France

Enquête secrète, ADN, alibi d’Omar Radad… ces révélations qui pourraient guider le processus d’examen

Les pièces de ce dossier, déposées et présentées ce jeudi 19 mai par l’avocat du jardinier condamné pour le meurtre de Ghislaine Marchal, pourraient démontrer un scandale judiciaire.

Le mystère qui empoisonne l’affaire depuis trois décennies est peut-être sur le point d’être résolu, mais il pourrait aussi révéler que les gendarmes ont déterré d’autres indices, prouvant un possible scandale judiciaire.

Omar Radad a été condamné à 18 ans de prison pour le meurtre de Ghislaine Marchal en 1991, avant d’être partiellement gracié par Jacques Chirac en 1996.

Condamné, puis gracié

La richissime héritière a été retrouvée morte chez elle, vêtue d’un peignoir dans une cave fermée de sa villa de Mougins dans les Alpes Maritimes en juin 1991, avec une inscription écrite sur le mur dans son sang : “Omar m’a tué”.

L’identification du coupable avec ces quelques mots – et une faute d’orthographe qui a soulevé des doutes – a conduit à la condamnation d’Omar Radad, qui était à l’époque le jardinier de la victime.

L’homme qui a été gracié clame toujours son innocence : mais il reste le coupable officiel devant le tribunal.

Demande de révision

Ainsi, son avocate, Me Sylvie Noachovitch, a déposé une demande de révision en juin 2021 concernant de nouveaux éléments qui doivent être analysés pour établir la vérité.

Et ce jeudi 19 mai, dans l’après-midi, elle plaidera devant la commission d’instruction de la Cour des comptes, devant la Cour de cassation, pour révéler tous les éléments, ADN masculin retrouvé sur les lieux du crime, enquête abandonnée…, comme Rapports mariaux.

Une enquête secrète a finalement été révélée

Il faut revenir après la grâce présidentielle pour mener une enquête pour explorer d’autres voies, rapporte RTL.

Omar Radad prétend être innocent depuis trente ans. MAXPPP – MÈRE DE MARTINIAC

En 2001, Maître Vergès, puis Omar Raddad, ont fait l’objet d’un procès-verbal. Une enquête préliminaire a été ouverte par la gendarmerie de Nice entre 2002 et 2004.

Suite à un reportage télévisé sur l’affaire, un témoignage a été donné que le meurtre aurait pu être commis après un cambriolage qui aurait mal tourné, parrainé par un restaurateur, un dénommé Morris.

L’homme prévoyait de commettre un cambriolage de la riche héritière avec un Pablo et un Slovaque, un “homme de l’Est”.

Car Ghislaine Marchal avait confié son art de vivre et son jardinier à ce restaurateur dont elle a fréquenté le restaurant.

Pour la gendarmerie, cette trace est crédible et les investigations doivent se poursuivre, mais elles n’iront pas plus loin et a priori elle ne serait pas remise aux différentes parties ni au tribunal.

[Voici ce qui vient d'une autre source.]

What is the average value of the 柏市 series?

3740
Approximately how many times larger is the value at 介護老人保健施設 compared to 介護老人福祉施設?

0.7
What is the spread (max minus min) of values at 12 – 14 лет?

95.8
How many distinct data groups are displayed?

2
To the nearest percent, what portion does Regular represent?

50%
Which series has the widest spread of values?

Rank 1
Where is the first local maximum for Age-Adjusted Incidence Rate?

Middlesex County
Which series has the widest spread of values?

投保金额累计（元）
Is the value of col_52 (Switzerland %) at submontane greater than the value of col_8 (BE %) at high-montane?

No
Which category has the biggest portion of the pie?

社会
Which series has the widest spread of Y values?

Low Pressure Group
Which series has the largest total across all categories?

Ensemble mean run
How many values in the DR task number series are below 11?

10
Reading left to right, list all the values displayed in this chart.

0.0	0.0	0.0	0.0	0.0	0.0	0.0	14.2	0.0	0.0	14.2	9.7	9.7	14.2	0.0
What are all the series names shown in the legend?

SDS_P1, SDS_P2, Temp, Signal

Cette enquête secrète a été révélée il y a quelques semaines dans le livre “Ministère de l’injustice”, écrit notamment par le journaliste parisien Jean-Michel Decouget.

Un alibi pour Omar Radad ?

Outre des traces de cambriolage, une enquête de gendarmerie révélerait même un alibi pour Omar Radad.

En effet, le jour du meurtre, Omar Radad a affirmé avoir quitté le domicile d’un de ses employeurs. Ce dernier a confirmé ses dires.

Mais rien ne confirme qu’il soit rentré chez lui, comme il le dit depuis des années.

Il se rendait à la boulangerie, mais aucun témoin ne s’en souvient.

En revanche, l’enquête de la gendarmerie aurait démantelé un appel téléphonique d’une cabine téléphonique sur le chemin de son déplacement à 12h51 par le jardinier.

La victime étant décédée entre 11h50 et 13h30, cet enregistrement téléphonique peut servir d’alibi.

Le profil ADN de l’homme

L’analyse ADN a révélé une empreinte génétique masculine mêlée au sang de la victime, notamment sur l’inscription “Omar m’a tué”, qui n’est pas celle d’Omar Raddad.

Lire aussi – “Le homard m’a tué” : l’affaire a été renouvelée avec un profil ADN identifié et une éventuelle révision de la procédure

L’avocate s’appuie depuis un certain temps sur cet élément pour démontrer l’innocence de son client.

Une comparaison de cet ADN avec les voleurs présumés pourrait coïncider, mais elle doit être acceptée par la Cour.

Dès lors, tous ces éléments seront défendus par l’avocat ce jeudi 19 mai, devant la commission d’instruction de la Cour des comptes.